Indian police have arrested a man suspected of helping to plan the attacks in Mumbai in 2008 that killed 166 people.

Indian-born Abu Hamza is a suspected member of Pakistan militant group Lashkar-e-Taiba, local media reported.

India blames the group for the attacks that stunned the country and damaged relations with Pakistan.

Authorities believe Mr Hamza is the voice of a previously unidentified man who was taped speaking by phone from Pakistan to the militants involved in the Mumbai attacks.

He is also said to have coached the attackers in speaking Hindi, according to the reports.

The ten gunmen killed commuters, foreigners and some wealthy Indian businessmen in the attacks on two luxury hotels, a Jewish centre and a train station.
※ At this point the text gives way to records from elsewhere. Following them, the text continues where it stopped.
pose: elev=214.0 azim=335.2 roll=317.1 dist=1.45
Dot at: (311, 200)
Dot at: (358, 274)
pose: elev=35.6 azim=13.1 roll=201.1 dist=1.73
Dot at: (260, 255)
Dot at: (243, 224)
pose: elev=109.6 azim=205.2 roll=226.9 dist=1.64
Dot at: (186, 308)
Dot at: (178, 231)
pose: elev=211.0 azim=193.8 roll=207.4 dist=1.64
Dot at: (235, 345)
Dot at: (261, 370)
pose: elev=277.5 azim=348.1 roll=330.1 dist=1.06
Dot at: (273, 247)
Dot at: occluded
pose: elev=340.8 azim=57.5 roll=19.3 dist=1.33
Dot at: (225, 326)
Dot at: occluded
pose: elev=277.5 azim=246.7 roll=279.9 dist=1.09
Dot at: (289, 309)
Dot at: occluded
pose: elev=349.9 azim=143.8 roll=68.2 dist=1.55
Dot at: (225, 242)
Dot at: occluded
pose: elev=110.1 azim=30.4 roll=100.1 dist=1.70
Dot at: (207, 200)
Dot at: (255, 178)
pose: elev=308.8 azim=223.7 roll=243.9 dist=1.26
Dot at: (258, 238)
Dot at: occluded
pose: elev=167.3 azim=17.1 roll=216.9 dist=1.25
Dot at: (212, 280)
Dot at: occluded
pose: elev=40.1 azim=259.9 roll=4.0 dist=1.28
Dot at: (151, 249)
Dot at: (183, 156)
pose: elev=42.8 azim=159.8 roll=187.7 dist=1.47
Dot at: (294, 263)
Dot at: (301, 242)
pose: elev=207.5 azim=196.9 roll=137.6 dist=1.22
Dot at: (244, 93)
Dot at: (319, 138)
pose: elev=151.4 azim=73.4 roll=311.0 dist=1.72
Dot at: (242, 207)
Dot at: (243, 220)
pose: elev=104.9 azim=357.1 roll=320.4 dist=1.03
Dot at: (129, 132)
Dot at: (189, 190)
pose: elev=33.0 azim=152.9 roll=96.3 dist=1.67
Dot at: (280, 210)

Some local media reported that Mr Hamza had been deported from Saudi Arabia and arrested on landing at Delhi airport.

Public prosecutor Rajiv Mohan said that the suspect would be held in police custody for 15 days for questioning.

A voice believed to belong to Mr Hamza was recorded talking to the gunmen attacking a Jewish centre in south Mumbai during the three-day attack.

According to the Times of India newspaper, he told the attackers to convey to the media that the "attack was a trailer and the entire movie was yet to come".

India has repeatedly called on Pakistan to take action against Hafiz Saeed, the man blamed for masterminding the Mumbai attacks.

In May, US Secretary of State Hillary Clinton authorised a $10m reward for information leading to his capture.